30 – À L’ENVERS – TROISIÈME PARTIE

Suite de la deuxième partie.

Comme chez Landino, le thème du renversement du corps est également bien présent dans les écrits de Marsile Ficin. Ainsi dans une lettre adressée au genre humain, écrite au printemps 1477 et intitulée « Pour que ton sort change en mieux, change en mieux la figure de ton âme » :

Marsile Ficin salue le genre humain.
En me demandant aujourd’hui pour quelle raison principale les hommes mènent continuellement sur terre une vie aussi laborieuse, il me vient à l’esprit le jeu par lequel certains avancent sur la paume des mains et le sommet de la tête en ayant les jambes tendues vers le haut. En outre ils s’efforcent avec un œil de regarder toutes les choses terrestres alentour, et avec l’autre les choses célestes. Ensuite, ils s’efforcent de saisir par les narines, les lèvres et les doigts toute chose qui se présente à terre. Si, au contraire, quelque chose les domine d’en haut, ils s’efforcent de le tirer vers eux et de le détacher avec les pieds. Et quelle que soit la chose qu’ils ont touchée, ils acceptent de devoir la porter. O spectacle très honteux ! O monstre misérable ! Ceux-là ne sont pas des hommes ; ils ne sont pas des animaux. Ceux-là m’apparaissent comme des arbres stygiens, dont les feuilles sont très amères et qui ne portent aucun fruit entre leurs feuilles. Que peut-on penser de plus monstrueux, de plus laborieux et pénible ? Nous sommes presques tous ainsi, ô mes amis ! Presque tous, hélas, misérables, nous soumettons stupidement la raison, qui est le sommet de l’âme, aux sens, qui en sont les pieds. Par conséquent, avec l’esprit ainsi abaissé à terre, nous avons la ferme conviction de connaître aussi bien les choses célestes que les choses terrestres. Avec les pieds très bas de l’âme, nous tentons en vain d’atteindre l’ensemble de la nature. Et puisque nous entreprenons de saisir les deux choses – les célestes et les terrestres – pour nous-mêmes, nous portons la charge de toutes les choses. Hélas, pendant ce temps, par quel malheur déraisonnable, par quelle déraison malheureuse sommes-nous tourmentés ? Pourquoi déplorons-nous notre destin et notre fortune ? Pourquoi pensons-nous avec mollesse à changer notre fortune ? Je t’en prie, avec ton âme, change ce jeu. Renverse ta figure ! Ainsi, en effet, tu changeras ta fortune et dirigeras ton destin ; et tu feras tout de suite tourner la figure du monde lui-même vers le mieux pour toi. [1]

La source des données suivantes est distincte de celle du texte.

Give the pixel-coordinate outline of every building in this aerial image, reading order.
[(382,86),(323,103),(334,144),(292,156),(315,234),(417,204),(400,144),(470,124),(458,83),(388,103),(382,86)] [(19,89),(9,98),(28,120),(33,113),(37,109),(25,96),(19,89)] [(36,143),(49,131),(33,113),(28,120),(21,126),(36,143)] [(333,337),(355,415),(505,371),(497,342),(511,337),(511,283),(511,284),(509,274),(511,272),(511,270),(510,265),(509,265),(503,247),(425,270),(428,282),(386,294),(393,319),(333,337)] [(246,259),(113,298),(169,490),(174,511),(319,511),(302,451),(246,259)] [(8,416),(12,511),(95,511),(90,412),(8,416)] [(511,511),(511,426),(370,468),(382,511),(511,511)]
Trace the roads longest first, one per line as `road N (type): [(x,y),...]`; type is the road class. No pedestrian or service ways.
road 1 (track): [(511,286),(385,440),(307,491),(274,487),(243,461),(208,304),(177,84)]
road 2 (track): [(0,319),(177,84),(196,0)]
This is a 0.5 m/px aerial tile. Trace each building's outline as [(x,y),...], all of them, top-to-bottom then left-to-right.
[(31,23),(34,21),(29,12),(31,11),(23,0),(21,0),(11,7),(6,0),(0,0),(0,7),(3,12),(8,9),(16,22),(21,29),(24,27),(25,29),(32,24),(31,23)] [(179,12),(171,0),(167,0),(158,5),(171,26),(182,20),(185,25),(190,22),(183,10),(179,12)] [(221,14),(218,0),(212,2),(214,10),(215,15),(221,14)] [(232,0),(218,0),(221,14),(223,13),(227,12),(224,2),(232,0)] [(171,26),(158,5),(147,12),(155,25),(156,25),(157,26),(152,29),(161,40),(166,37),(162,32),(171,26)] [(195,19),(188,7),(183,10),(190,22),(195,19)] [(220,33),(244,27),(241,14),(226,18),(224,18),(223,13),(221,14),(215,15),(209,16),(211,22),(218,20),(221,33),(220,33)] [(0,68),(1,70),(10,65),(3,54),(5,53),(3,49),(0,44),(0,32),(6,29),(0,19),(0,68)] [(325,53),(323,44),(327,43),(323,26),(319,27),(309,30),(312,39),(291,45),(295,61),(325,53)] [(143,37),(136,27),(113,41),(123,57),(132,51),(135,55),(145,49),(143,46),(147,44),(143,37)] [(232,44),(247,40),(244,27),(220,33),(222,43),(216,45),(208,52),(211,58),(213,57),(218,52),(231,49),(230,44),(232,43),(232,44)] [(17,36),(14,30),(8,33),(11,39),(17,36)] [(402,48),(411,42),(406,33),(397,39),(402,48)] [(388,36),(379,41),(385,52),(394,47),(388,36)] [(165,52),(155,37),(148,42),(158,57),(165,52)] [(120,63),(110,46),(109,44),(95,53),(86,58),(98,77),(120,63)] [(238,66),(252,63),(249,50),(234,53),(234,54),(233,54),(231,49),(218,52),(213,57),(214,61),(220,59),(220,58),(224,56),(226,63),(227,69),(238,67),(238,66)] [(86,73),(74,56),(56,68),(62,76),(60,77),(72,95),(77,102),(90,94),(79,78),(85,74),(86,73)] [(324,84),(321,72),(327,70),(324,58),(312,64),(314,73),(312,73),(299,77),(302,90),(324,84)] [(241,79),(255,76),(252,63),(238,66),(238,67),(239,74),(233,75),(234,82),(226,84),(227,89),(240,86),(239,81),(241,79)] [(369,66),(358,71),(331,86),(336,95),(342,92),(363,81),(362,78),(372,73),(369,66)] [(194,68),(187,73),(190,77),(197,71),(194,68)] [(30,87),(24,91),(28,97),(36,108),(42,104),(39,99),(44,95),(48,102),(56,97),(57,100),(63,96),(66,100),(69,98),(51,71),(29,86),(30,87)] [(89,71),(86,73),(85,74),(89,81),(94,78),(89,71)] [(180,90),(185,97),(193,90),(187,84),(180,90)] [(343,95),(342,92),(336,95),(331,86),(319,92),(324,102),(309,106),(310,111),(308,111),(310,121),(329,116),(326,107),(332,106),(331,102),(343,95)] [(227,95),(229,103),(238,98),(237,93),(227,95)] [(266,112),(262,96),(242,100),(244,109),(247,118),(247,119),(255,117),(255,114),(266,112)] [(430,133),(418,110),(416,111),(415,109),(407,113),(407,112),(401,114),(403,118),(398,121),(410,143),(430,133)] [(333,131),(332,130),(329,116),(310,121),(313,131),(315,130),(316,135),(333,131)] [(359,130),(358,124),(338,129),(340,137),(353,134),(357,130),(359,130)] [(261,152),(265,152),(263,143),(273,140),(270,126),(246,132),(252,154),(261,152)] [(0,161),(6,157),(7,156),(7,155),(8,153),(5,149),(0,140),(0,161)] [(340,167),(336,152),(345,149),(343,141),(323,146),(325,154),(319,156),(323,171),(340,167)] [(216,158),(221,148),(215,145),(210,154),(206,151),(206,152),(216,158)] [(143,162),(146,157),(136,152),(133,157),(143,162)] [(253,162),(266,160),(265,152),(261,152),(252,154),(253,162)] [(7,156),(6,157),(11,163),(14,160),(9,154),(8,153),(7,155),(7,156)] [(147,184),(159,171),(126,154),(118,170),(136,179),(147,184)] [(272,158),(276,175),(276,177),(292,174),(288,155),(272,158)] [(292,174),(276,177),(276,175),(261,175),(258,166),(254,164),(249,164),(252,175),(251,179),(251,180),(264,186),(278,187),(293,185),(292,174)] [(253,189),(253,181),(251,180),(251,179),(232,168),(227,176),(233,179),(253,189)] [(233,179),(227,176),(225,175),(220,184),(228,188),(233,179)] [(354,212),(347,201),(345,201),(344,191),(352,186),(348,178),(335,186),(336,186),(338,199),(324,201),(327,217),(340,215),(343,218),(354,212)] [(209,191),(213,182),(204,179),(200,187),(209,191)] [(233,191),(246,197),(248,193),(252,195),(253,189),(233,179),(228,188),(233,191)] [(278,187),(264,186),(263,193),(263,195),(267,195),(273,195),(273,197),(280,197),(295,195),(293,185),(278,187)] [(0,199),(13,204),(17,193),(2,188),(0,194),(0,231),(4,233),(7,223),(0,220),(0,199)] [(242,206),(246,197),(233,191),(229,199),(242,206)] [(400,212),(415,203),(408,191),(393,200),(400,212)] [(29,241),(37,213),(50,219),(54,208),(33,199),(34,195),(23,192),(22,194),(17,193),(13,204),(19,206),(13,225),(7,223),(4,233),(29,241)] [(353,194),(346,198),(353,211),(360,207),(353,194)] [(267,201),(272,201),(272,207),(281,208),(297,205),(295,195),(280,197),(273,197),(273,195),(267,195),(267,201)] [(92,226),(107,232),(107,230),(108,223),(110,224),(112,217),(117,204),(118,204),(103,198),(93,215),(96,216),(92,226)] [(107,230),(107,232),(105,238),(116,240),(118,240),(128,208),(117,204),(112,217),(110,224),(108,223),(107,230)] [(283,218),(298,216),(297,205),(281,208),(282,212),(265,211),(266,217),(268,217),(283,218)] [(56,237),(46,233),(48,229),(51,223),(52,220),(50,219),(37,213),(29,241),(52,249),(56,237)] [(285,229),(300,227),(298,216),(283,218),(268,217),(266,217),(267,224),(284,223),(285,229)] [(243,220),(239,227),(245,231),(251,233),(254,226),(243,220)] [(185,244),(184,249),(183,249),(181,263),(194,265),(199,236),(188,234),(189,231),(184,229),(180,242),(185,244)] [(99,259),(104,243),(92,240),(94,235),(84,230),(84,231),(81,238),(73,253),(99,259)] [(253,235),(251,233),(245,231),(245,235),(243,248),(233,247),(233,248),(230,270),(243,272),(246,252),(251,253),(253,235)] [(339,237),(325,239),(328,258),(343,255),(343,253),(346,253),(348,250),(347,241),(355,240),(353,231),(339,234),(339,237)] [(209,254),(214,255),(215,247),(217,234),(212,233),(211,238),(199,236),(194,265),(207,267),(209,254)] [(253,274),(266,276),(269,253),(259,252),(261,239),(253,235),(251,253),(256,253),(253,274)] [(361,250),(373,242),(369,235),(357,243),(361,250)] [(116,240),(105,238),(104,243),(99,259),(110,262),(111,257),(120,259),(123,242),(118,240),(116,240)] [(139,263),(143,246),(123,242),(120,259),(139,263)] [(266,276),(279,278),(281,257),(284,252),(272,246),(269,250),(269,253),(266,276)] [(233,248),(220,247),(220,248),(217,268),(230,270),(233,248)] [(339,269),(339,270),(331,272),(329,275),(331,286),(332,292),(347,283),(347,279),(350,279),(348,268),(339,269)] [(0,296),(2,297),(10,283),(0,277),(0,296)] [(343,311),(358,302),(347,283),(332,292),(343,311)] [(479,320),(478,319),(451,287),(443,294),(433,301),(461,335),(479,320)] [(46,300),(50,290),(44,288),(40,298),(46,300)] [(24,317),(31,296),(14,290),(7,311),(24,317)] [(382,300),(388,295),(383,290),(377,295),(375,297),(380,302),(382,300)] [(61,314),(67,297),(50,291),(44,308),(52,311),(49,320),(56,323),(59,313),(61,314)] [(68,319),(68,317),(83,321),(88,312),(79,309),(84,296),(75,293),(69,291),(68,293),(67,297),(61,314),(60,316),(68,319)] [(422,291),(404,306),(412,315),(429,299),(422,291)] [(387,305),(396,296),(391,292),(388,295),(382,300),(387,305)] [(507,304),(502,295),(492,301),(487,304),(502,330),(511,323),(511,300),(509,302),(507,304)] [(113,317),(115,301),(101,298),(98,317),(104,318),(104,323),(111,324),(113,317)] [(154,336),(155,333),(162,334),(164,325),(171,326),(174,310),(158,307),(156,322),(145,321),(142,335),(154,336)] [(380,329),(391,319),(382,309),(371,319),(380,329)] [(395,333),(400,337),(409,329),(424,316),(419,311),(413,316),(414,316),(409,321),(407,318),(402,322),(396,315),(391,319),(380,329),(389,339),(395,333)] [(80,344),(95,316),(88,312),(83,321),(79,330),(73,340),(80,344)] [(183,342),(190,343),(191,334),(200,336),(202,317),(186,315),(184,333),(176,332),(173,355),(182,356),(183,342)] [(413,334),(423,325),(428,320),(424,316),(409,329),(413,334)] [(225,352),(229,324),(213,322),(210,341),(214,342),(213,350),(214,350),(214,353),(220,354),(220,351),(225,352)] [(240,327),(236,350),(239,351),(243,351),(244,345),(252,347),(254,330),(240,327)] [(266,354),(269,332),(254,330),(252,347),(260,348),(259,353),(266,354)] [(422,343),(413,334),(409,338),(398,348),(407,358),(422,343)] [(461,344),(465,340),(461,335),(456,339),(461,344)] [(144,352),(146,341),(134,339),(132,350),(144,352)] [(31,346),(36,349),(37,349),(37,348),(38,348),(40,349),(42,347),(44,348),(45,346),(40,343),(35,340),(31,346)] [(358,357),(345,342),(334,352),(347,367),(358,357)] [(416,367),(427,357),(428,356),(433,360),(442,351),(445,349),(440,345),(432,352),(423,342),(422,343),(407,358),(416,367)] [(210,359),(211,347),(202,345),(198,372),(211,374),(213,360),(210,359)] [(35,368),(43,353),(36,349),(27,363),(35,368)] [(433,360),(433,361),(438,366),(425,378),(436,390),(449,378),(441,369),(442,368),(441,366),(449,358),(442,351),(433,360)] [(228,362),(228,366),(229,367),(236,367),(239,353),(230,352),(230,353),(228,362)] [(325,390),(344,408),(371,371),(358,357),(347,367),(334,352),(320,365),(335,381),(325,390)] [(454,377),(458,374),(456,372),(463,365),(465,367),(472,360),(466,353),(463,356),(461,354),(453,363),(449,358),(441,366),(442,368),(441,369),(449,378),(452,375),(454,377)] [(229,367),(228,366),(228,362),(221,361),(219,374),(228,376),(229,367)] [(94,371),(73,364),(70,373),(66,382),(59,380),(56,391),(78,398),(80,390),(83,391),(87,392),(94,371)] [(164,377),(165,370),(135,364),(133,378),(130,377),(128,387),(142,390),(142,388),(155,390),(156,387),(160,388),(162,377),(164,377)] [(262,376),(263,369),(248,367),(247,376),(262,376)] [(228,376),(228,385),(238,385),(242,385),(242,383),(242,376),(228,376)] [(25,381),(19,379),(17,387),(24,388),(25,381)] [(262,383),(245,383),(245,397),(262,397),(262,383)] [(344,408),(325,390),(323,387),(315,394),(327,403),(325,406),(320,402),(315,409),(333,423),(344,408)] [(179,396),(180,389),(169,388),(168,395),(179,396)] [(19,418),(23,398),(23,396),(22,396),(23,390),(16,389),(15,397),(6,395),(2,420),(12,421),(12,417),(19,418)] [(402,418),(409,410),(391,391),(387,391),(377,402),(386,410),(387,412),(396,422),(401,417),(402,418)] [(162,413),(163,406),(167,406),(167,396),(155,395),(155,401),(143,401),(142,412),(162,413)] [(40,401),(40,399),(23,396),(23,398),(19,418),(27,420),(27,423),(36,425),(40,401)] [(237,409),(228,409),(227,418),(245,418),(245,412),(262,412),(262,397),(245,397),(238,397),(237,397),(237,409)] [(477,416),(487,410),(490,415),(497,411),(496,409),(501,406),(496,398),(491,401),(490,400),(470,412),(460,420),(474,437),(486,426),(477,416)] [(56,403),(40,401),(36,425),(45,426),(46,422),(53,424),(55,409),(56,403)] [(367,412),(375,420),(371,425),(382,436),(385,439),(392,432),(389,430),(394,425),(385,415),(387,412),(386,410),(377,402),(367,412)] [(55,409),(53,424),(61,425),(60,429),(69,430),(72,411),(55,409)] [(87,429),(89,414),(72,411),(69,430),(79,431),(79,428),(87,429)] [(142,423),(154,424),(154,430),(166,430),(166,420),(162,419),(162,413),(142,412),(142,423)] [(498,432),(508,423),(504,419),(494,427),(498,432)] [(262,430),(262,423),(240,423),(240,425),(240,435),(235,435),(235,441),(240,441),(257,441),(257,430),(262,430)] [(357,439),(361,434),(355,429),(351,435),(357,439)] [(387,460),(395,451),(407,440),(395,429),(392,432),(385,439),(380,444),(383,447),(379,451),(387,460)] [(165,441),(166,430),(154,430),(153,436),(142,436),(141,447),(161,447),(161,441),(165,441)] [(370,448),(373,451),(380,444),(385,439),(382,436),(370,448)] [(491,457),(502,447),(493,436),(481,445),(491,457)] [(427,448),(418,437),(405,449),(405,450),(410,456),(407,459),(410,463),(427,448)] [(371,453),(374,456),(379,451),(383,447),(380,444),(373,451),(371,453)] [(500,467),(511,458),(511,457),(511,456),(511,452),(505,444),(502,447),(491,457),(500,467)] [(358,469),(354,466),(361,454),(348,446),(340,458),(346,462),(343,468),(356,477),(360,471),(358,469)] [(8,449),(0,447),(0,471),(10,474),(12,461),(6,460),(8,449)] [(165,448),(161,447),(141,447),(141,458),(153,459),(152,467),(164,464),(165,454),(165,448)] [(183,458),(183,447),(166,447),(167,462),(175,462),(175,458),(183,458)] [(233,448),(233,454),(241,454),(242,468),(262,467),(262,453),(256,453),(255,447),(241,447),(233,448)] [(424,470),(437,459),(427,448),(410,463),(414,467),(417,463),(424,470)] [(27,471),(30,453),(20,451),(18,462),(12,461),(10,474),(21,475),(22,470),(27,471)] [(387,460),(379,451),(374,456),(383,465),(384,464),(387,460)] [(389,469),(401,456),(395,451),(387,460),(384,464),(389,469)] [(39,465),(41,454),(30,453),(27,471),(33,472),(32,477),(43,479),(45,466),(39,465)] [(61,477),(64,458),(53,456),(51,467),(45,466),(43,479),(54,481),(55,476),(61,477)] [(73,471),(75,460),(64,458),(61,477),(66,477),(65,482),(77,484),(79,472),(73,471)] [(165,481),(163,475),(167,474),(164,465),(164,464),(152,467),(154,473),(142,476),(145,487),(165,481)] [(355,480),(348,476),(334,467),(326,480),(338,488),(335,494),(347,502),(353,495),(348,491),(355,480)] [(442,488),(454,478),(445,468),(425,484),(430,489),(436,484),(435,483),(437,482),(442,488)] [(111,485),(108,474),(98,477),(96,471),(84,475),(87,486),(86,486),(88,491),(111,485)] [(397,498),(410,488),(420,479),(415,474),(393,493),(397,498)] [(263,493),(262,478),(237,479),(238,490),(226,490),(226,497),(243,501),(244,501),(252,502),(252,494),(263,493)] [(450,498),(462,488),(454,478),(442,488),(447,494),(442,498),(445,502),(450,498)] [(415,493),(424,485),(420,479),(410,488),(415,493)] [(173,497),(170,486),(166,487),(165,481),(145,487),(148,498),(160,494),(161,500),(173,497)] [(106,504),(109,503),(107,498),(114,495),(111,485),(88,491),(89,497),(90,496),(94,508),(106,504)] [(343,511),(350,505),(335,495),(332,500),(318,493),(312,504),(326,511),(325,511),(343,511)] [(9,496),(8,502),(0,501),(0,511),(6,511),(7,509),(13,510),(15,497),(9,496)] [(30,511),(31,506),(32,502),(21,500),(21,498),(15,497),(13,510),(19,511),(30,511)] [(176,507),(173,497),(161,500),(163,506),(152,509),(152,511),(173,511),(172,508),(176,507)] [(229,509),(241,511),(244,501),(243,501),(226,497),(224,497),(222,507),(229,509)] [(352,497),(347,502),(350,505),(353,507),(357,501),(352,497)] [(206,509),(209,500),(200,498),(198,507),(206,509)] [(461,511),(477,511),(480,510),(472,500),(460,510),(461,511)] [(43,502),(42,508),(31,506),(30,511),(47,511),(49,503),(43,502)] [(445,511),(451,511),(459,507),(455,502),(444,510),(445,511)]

On retrouve dans cette lettre la même interprétation de l’image du renversement du corps que celle avancée par Landino dans son commentaire à la Comédie de Dante. Les pieds sont l’image des sens tandis que la tête représente la raison. Les âmes dont la figure est tête en bas sont celles qui croient pouvoir tout saisir par les sens. Or les sens ne peuvent appréhender les choses célestes. L’inversion des priorités (les sens avant la raison) est ainsi cause des tourments des hommes : ils veulent les biens sensibles plutôt que les beautés intelligibles.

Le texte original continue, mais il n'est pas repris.